In a worrying revelation, Alif Ailaan highlights that students at both grade 4 and grade 8 levels in Balochistan scored below the scaled mean score of 500 out of a total of 1,000 in the National Achievement Test 2016, despite recent reforms. The significance of the statistic lies in the fact that students who transfer from primary to middle schools in the province are not improving in terms of their overall learning outcomes.
Improving provision of education data
BAEC data and real-time monitoring systems have helped create a data bank relating to quality and input indicators of education.
An android-based real-time school monitoring mechanism has been set up in the province, which looks over the presence of teachers at schools, student enrolment, and classroom learning environments.
The findings of this real-time monitoring system are shared with a District Education Group (DEG) and actions based on the data are proposed in its meetings.
Improving education finances
The total education budget of the province has increased from 14 per cent of the total budget to 18 per cent, which indicates the commitment of the provincial government to implement the national policy of allocating at least 20 per cent of the total resources towards education.
This year, the government approved a Rs55.3 billion budget for education, which is nearly three times the amount spent on education before the passage of the 7th National Finance Commission Award.
The actual part of the budget which goes towards the education reform is 9 per cent of the total budget spent on education, while 85 per cent of the finances form the recurrent budget, which consists of all salaried and non-salary expenses.
Balochistan has spent over 85 per cent of the total budget allocated for education every year since 2013, However, a significant portion of the development budget for education remained unutilised every year.
Of the approximately Rs38 billion allocated to education in annual
development budgets between the years 2013-14 and 2016-17, over Rs11 billion (30%) could not be utilised.
Policy blind spots
Whilst the gains made in education reforms are laudable, there is a significant gap between the targets set in BESP and the promise of a high quality, free and compulsory education to all children of Balochistan, according to Alif Ailaan. Enrolment, retention, learning outcomes, and school infrastructure all continue to pose substantial challenges to the provincial authorities.
In order to overcome these problems, the non-profit group has proposed an eight point agenda going forward which aims to usher in a new era of more meaningful reforms.

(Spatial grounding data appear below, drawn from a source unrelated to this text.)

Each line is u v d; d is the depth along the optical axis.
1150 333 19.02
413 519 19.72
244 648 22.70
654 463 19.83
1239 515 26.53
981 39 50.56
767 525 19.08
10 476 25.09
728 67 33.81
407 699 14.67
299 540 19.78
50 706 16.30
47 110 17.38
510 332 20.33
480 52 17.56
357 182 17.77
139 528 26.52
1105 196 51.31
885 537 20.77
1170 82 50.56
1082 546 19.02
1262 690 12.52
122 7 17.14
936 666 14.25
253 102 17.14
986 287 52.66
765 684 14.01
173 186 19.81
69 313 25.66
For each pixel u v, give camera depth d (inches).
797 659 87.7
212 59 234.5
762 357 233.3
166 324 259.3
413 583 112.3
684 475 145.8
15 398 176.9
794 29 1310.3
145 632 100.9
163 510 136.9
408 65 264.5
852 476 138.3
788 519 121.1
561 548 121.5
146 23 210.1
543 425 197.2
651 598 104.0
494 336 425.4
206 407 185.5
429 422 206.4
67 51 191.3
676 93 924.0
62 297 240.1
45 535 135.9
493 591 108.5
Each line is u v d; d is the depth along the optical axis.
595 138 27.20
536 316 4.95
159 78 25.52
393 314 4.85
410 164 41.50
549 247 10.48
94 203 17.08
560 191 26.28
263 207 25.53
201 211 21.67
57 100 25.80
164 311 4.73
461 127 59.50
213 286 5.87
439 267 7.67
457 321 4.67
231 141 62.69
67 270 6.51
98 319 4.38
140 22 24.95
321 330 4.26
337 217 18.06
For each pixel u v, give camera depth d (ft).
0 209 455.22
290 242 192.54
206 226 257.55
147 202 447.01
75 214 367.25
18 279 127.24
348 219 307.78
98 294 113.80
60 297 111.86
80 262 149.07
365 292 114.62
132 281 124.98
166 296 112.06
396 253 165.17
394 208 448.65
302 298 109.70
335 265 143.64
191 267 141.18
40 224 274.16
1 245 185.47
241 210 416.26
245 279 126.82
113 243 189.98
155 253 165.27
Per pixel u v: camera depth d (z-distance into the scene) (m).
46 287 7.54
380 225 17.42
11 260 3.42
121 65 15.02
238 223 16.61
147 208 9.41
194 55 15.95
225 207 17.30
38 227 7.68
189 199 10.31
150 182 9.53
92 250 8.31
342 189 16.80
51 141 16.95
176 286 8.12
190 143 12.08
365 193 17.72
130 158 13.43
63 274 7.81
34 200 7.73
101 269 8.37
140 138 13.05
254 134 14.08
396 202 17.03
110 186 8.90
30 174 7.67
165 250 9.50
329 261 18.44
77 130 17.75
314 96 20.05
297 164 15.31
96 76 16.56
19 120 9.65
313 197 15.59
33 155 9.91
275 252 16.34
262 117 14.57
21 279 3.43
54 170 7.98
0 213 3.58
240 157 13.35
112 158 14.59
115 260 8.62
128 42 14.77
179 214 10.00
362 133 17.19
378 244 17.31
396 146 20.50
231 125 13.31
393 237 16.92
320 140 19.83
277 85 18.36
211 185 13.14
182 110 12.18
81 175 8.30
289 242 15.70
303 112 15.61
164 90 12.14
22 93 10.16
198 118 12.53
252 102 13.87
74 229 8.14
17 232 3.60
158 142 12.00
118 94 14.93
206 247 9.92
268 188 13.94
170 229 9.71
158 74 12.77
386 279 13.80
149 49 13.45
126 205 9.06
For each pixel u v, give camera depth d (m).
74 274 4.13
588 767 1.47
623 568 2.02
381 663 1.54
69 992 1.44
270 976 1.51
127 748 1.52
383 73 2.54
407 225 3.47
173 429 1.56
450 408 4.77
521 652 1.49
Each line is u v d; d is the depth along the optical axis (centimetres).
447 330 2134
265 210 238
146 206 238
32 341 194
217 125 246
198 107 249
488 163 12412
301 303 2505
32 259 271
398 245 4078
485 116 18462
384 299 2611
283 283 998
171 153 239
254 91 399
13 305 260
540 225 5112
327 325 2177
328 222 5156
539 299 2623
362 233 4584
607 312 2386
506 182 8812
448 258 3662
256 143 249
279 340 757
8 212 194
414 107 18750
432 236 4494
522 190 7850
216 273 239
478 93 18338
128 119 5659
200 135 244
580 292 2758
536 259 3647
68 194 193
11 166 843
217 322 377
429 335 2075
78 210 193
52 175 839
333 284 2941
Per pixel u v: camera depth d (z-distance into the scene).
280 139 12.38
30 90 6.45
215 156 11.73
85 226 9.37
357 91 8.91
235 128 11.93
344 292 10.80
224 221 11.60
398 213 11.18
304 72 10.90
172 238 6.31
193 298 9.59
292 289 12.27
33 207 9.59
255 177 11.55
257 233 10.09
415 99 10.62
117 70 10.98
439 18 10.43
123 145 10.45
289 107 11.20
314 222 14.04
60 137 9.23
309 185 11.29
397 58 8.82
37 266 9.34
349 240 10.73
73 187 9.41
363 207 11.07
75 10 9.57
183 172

Alif Ailaan wants the government to focus on immediate provision of middle and high schools across the province, as well as the opening of more female high schools. In order to cater to challenges pertaining to provision of schooling to communities with low population density, a new school model, already working in some areas, is also proposed.
The provincial authorities have also been urged to introduce accelerated learning programs that ensure adequate means for students of 10-16 years of age to be inducted into the formal schooling system, as the number of these children out of school is twice the number of 5-9 year-old children who do not go to school.
Alif Ailaan stresses that, “the Secondary Education Department must focus on improved teaching and learning capacity at all levels to ensure greater participation in the examinations, as well as better performance, of all students”.
As part of another advise on policy matters, the non-profit group recommends investing substantially more in new technologies to solve education challenges in Balochistan. Solar energy, for example, can address the absence of electricity across a wide swathe of government schools, and digital content can empower teachers, as well as students, Alif Ailaan points out.